Наверное, поэтому хозяин его и бросил. Ботинок был размера сорокового, не больше. Это наводило на мысли. Но делиться ими всё равно было не с кем, и я, постояв около этого странного предмета, зашагал дальше.
Стемнело — быстро, не как вчера. Верхушки гор ещё светились алым, а за моей спиной встала красная небольшая луна, чуть погрызенная с одного края.
Я шёл — устал, конечно, но не особо, ритм ходьбы был правильный, а пугаться тут было нечего, ровная поверхность, неплохо видимая и сейчас даже как бы светящаяся.

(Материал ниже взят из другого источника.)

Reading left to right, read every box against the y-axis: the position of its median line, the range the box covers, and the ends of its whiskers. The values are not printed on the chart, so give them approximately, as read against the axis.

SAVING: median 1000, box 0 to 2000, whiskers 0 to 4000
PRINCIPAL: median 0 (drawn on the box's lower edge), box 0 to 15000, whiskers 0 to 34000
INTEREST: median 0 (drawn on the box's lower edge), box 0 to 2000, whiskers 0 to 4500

Когда последние отблески солнца на горах пропали, я просто остановился, и, усевшись наземь, начал закусывать. Консервы и сухари плохо лезли в горло, я, подумав, как следует напился и растёр пригоршню воды по лицу — это доставило мне едва ли не большее удовольствие, чем всё остальное.

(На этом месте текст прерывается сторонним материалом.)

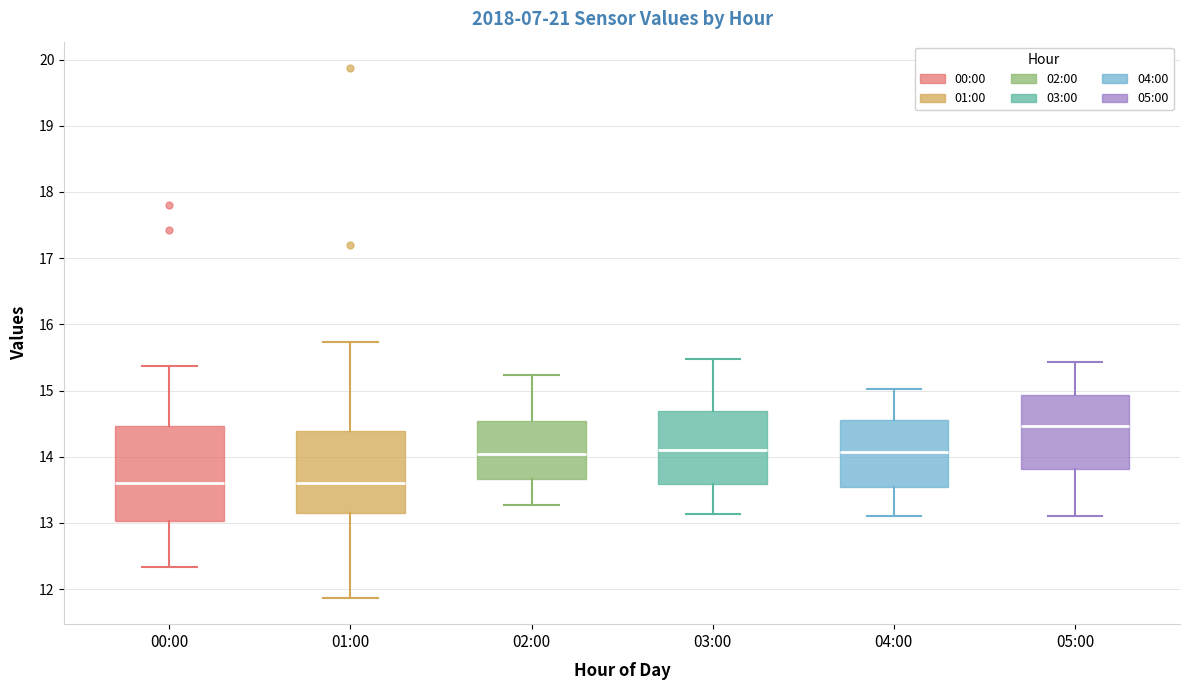

Where does the upper whisker of the box for 05:00 end on the y-axis? The values are not printed on the chart, so give them approximately, as read against the axis.

15.4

Подложив под голову сумку, я какое-то время смотрел в небо... а потом оно начало мне сниться. По небу плыли сверкающие белёсые облака — или, может, дирижабли? — а мы с Лидкой сидели, держась за руки, на белой от соли земле, и она что-то мне говорила, что-то очень приятное. Мы начали целоваться, я проснулся рывком и сел.

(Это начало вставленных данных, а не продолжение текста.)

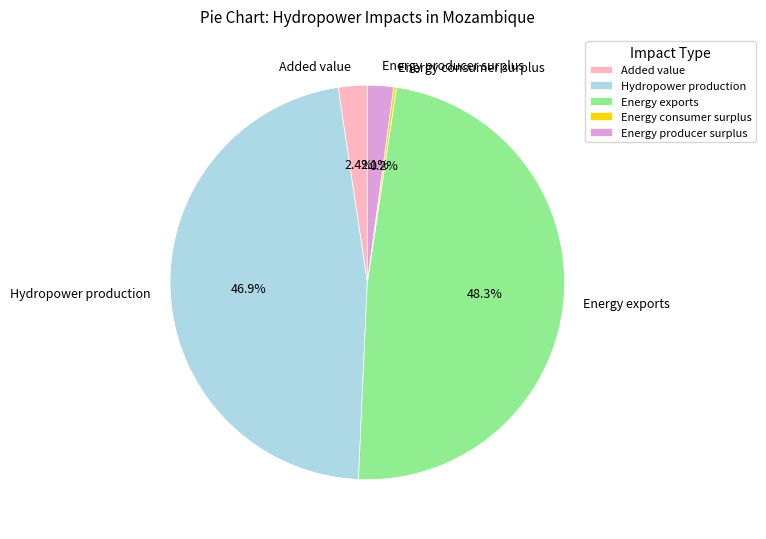

What is the largest slice in the pie chart?

Energy exports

Солнце ещё не встало. Тут и там над пустыней висели клочья синеватого неподвижного тумана, было достаточно прохладно. У меня ломило тело, особенно поясницу. Вот теперь хотелось есть — и опять пить.
Моя фляжка кончилась. Я долго тряс её надо ртом и в сомнении посматривал на фляжку Олега, но не тронул её, а встал и снова зашагал к горам.
На этот раз меня сопровождали два непонятно откуда взявшихся стервятника — большие и чёрные, они кругами парили надо мной, не отставая и не опережая. Это офигенно раздражало, я достал один пистолет и погрозил им. Ноль эффекта...
Солнце встало у меня за спиной и начало жарить спину и затылок. Я несколько раз оглядывался — но не из-за солнца, а потому что мне казалось: кто-то смотрит на меня холодным и липким взглядом. Именно так — холодным и липким, я не могу лучше объяснить. Самое мерзкое, что некому было смотреть и неоткуда.